I’ve had this tumblr for years now, I’m not sure how long exactly, but over 5 years because I remember blogging at least my senior year. I made a new tumblr a couple of years ago with new interests and new friends, but I’ve recently logged back in on to this one and, wow, what a difference I’ve made in my life.
I was going through my personal tags and let me just tell you how much that felt surreal. I’m looking back and reading about high school and my first piercing (and only still lol) and seeing who I was friends with and I’ve had to stop myself from falling down a spiral of anxiety and self destruction.
I was so embarrassing back then lol.
Also, I was a jerk. I remember thinking and feeling things that I’m not proud of. Saying things to people that I cared about because they hurt me, or would say something and I’d freak out on them. Or I would carelessly joke about things that weren’t funny. I was friends with some people that I said shitty things about because I guess I thought it would make me cool to the right people. I’ve said a lot of fucked up things in my life to be honest.
What I have to remember was that I was a teenager. A literal child. Not that I’m saying I’m super mature now, but I’ve grown as a person and I think I’m better for it.
I guess I wanna say I’m sorry to the people I’ve hurt, even though I don’t think they’ll never see this, and that I’m sorry.
One thing I’ve learned is that to be sincere I have to let go of all past hurts and realize that while the other person may have been shitty, how I’ve reacted is all on me.
To the person who hurt me the most and I’ve hurt the most, I’m sorry.
How things ended was awful. I’ve thought a lot about it in the past years and I’ve realized that I am truly sorry for how I handled things. I can’t forget some of the things that happened. I can’t forget how you made my anxiety and depression worse with what seemed like little care on your part. I won’t forget how I felt when I couldn’t make my own friends for fear you would have a break down. I won’t forget how you expected me to be there for you 100 without feeling like I had the support I needed as well.
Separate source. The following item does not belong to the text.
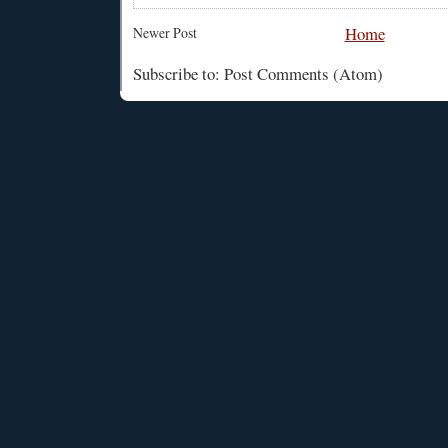
Home
Newer Post
Subscribe to: Post Comments (Atom)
I don’t expect you to forget how you felt when I wasn’t being more understanding of your mental health issues. I don’t expect you to forget how I was emotionally needy as well, but refused to talk about it. I don’t expect you to forget all of my flaws.
The last thing I’ll say about this is that I am sorry for how everything ended. I wished we talked more about our problems. I’m not blaming you for kicking me out, but I wish I could have stayed or tried harder to fix someone our issues.
I hope you’re happy now. I don’t know what happened to you because you blocked me and no one posts anything about you. I hope that’s a good thing. I hope you got the help you deserved. I hope you went on to finish that degree and are now doing the thing you loved.
Looking back I can tell we just weren’t good for each other, but it was a great learning experience, and I wouldn’t trade our happy moments for anything and I hope one day you can feel the same.
I want to end the post by saying that I’m a better person now, I feel. I’ve let go of a lot of anger and resentment from my childhood and try to focus on the positive things now.
Yes, I’m still a mess and a lot of shit to figure out. That’s just part of being human though isn’t it?